A FAO (Organização das Nações Unidas para a Alimentação e Agricultura) indicou um aumento no consumo de vegetais entre os brasileiros, nos últimos anos. No entanto, mesmo com essa melhora na alimentação, a parcela de pessoas acima do peso, no país, continua alta. Diante disso, valida-se a discussão acerca da taxa de obesidade na Brasil como marcadas pelos hábitos não saudáveis da população, acarretando em efeitos negativos à saúde pública nacional.

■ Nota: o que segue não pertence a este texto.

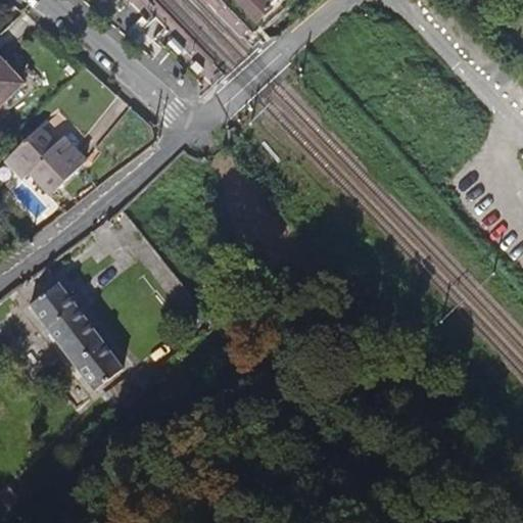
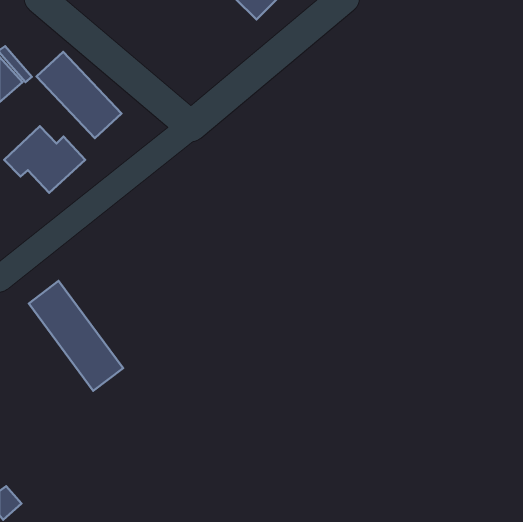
building: none -> [37,52,121,138]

Em primeira análise, o estilo de vida não saudável da população é um dos principais contribuintes para a obesidade populacional que, em vista disso, também leva ao aumento de doenças crônicas. Nesse ínterim, segundo a Organização Mundial da Saúde (OMS), a maior parte das pessoas com sobrepeso não apresenta só uma alimentação não balanceada, mas também estão propensas a serem sedentárias, fumantes e a consumirem álcool. Em vista disso, fica explícito que a obesidade não está ligada apenas à ingestão de alimentos, haja vista o caráter multifatorial levados também pelo estresse e falta de atividades físicas, que atuam como agravantes para outras doenças.

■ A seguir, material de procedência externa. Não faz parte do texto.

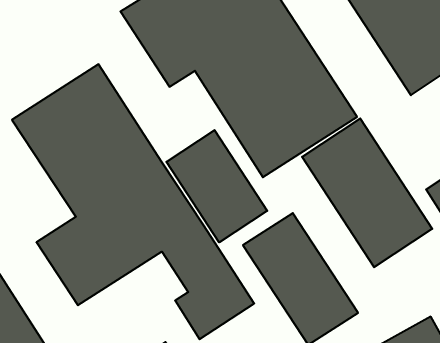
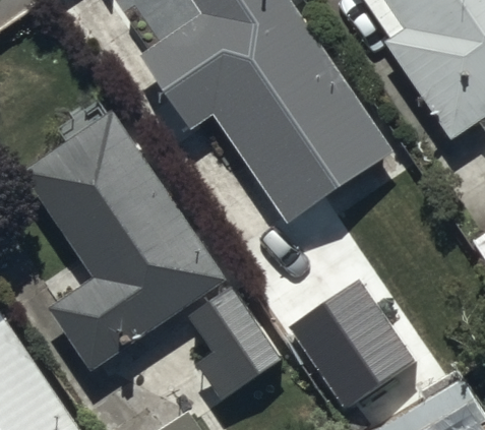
building: [302,118,432,267] -> none
building: [166,130,267,242] -> none

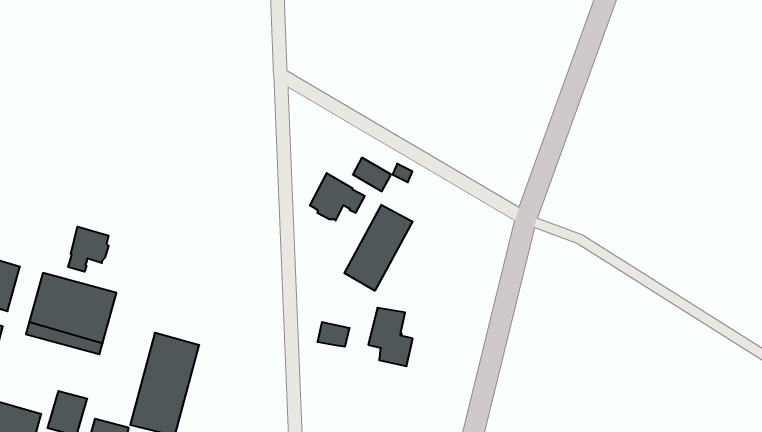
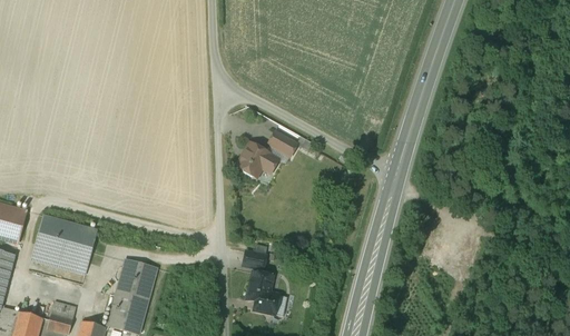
building: [344,205,413,291] -> none
building: [68,227,109,272] -> none
building: [368,308,413,366] -> [246,271,278,314]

A posteriori, em consequência da precarização dos cuidados à saúde, como um todo, o índice elevado de indivíduos obesos e com doenças crônicas se mantém, e com isso, contribui para uma sobrecarga no sistema de saúde. Nessa perspectiva, de acordo com levantamento realizado pelo Sistema Único de Saúde (SUS), 70% dos pacientes com hipertensão são obesos ou possuem doenças múltiplas como, além da pressão alta, diabetes e asma, as quais necessitam de controle médico regular. Destarte, a atenção que o Estado deve proporcionar a essa parcela da sociedade compromete o sistema de saúde pública, evidenciado não só pelo percentual de casos, mas pelos cuidados exigidos para seus tratamentos.

Depreende-se, portanto, que a resolução dos problemas causados na saúde pelo sobrepeso da população apresenta entraves que precisam ser sanados. Assim, é fundamental que o Poder Público, juntamente com a FAO e o MS, por meio de subsídio financeiro, proponha a criação de projetos de suporte multiprofissional voltados, principalmente, à população obesa, ampliando a contratação de nutricionistas, psicólogos e médicos, além das construções de áreas esportivas e promoção de feiras orgânicas semanais em pontos estratégicos das cidades. Tal medida aparece com o intuito de facilitar o acesso da população geral aos meios que conduzem à uma vida mais saudável, reduzindo o número de obesos e evitando novos casos acompanhados das doenças crônicas.